Banco de Chile publicly disclosed on 28 May that it had detected a virus, presumably from international networks, that affected thousands of its workstations. Now the bank has learned that the cyber-attack was malware and resulted in attackers transferring approximately $10m via the bank's SWIFT international money transfer systems.
Most of the money has been traced to locations in Hong Kong, and it is believed that a criminal group from Eastern Europe or Asia is responsible for the attack.
In its public declaration, Banco de Chile wrote, "Although these measures affected the quality of our services, they made it possible to ensure the integrity of the information and data at all times, so that the security of the transactions, funds and records of our clients will never be affected. "
As the investigation unfolded, though, it learned that the user accounts were never the target of the attack. The cyber-attack corrupted the master boot records (MBRs) of 9,000 PCs and servers, leaving them unable to be rebooted. Multiple branch computer systems were inoperable, though online systems remained up and running, according to Computing.
What appeared to be a virus was actually MBR Killer malware, according to Trend Micro. Presumably the malware was used as a distraction, and the bank responded as the attackers had hoped: It acted to protect customer accounts.

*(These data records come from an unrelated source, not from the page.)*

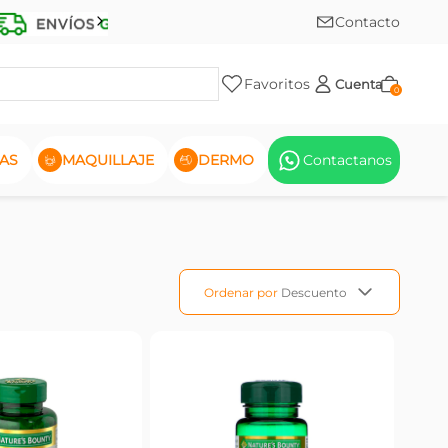
Contacto
Favoritos
Cuenta
0
AS
MAQUILLAJE
DERMO
Contactanos
Ordenar por
Descuento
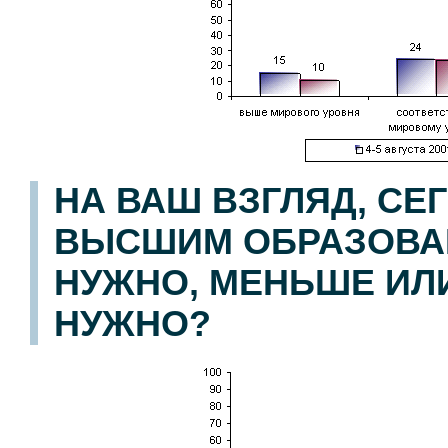
НА ВАШ ВЗГЛЯД, СЕ
ВЫСШИМ ОБРАЗОВА
НУЖНО, МЕНЬШЕ ИЛИ
НУЖНО?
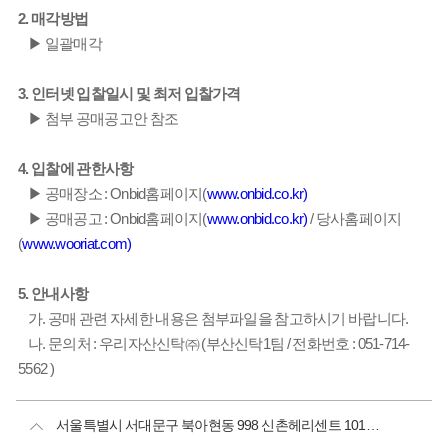
2. 매각방법
▶ 일괄매각
3. 인터넷 입찰일시 및 최저 입찰가격
▶ 첨부 공매공고안 참조
4. 입찰에 관한사항
▶ 공매장소 : Onbid홈페이지(
www.onbid.co.kr)
▶ 공매공고 : Onbid홈페이지(
www.onbid.co.kr)
/ 당사홈페이지
(
www.wooriat.com)
5. 안내사항
가. 공매 관련 자세한 내용은 첨부파일을 참고하시기 바랍니다.
나. 문의처 : 우리자산신탁㈜ (부산신탁1팀 / 전화번호 : 051-714-
5562 )
서울특별시 서대문구 북아현동 998 신촌헤리센트 101호 외 17개호 공매공고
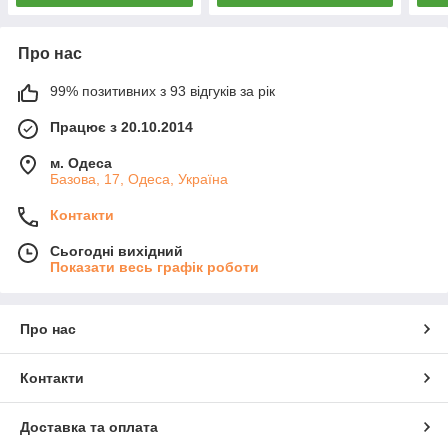
Про нас
99% позитивних з 93 відгуків за рік
Працює з 20.10.2014
м. Одеса
Базова, 17, Одеса, Україна
Контакти
Сьогодні вихідний
Показати весь графік роботи
Про нас
Контакти
Доставка та оплата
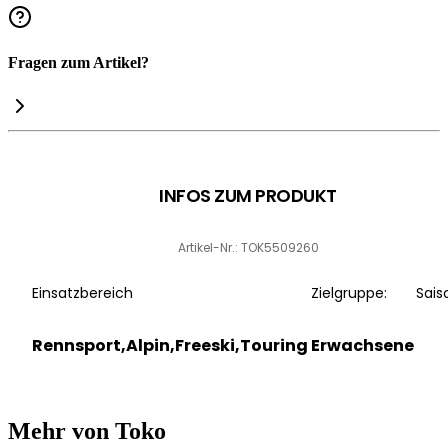
Fragen zum Artikel?
INFOS ZUM PRODUKT
Artikel-Nr.: TOK5509260
Einsatzbereich
Zielgruppe:
Sais
Rennsport,Alpin,Freeski,Touring
Erwachsene
Mehr von Toko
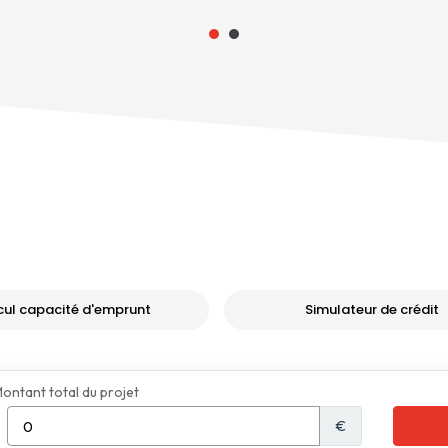
cul capacité d'emprunt
Simulateur de crédit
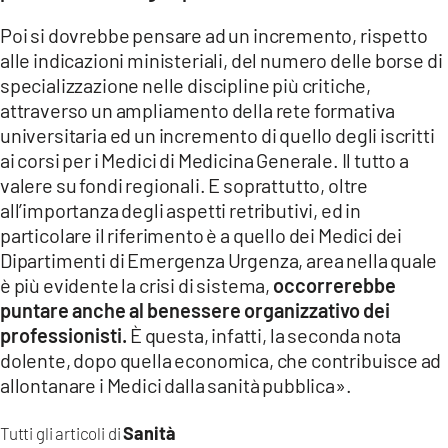
Poi si dovrebbe pensare ad un incremento, rispetto
alle indicazioni ministeriali, del numero delle borse di
specializzazione nelle discipline più critiche,
attraverso un ampliamento della rete formativa
universitaria ed un incremento di quello degli iscritti
ai corsi per i Medici di Medicina Generale. Il tutto a
valere su fondi regionali. E soprattutto, oltre
all’importanza degli aspetti retributivi, ed in
particolare il riferimento è a quello dei Medici dei
Dipartimenti di Emergenza Urgenza, area nella quale
è più evidente la crisi di sistema,
occorrerebbe
puntare anche al benessere organizzativo dei
professionisti.
È questa, infatti, la seconda nota
dolente, dopo quella economica, che contribuisce ad
allontanare i Medici dalla sanità pubblica».
Sanità
Tutti gli articoli di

Last weekend, the general manager of Banco de Chile, Eduardo Ebensperger, told La Tercera Pulso, "The event was intended to harm the bank, not the customers."
Because the bank took measures to safeguard customer accounts by disconnecting approximately 9,000 workstations believed to be infected, attackers were able to steal millions of dollars from the bank.
"We found some strange transactions in the SWIFT system (where banks internationally remit their transactions to different countries). There we realized that the virus was not necessarily the underlying issue, but apparently they wanted to defraud the bank, " Ebensperger said in an interview with El Pulso.
Calling the attack the first of this magnitude, Ebensperger said it comes as a harbinger of the changing threat landscape and that institutions like Banco de Chile must now rethink how they approach cybersecurity.
“We banks have turned to innovation, it seems that we have to go a little more carefully because the issue of cybersecurity must be untransferable. For us it was, it still is, but we must advance in more sophisticated things that we have not seen before, like this attack,” Ebensperger said.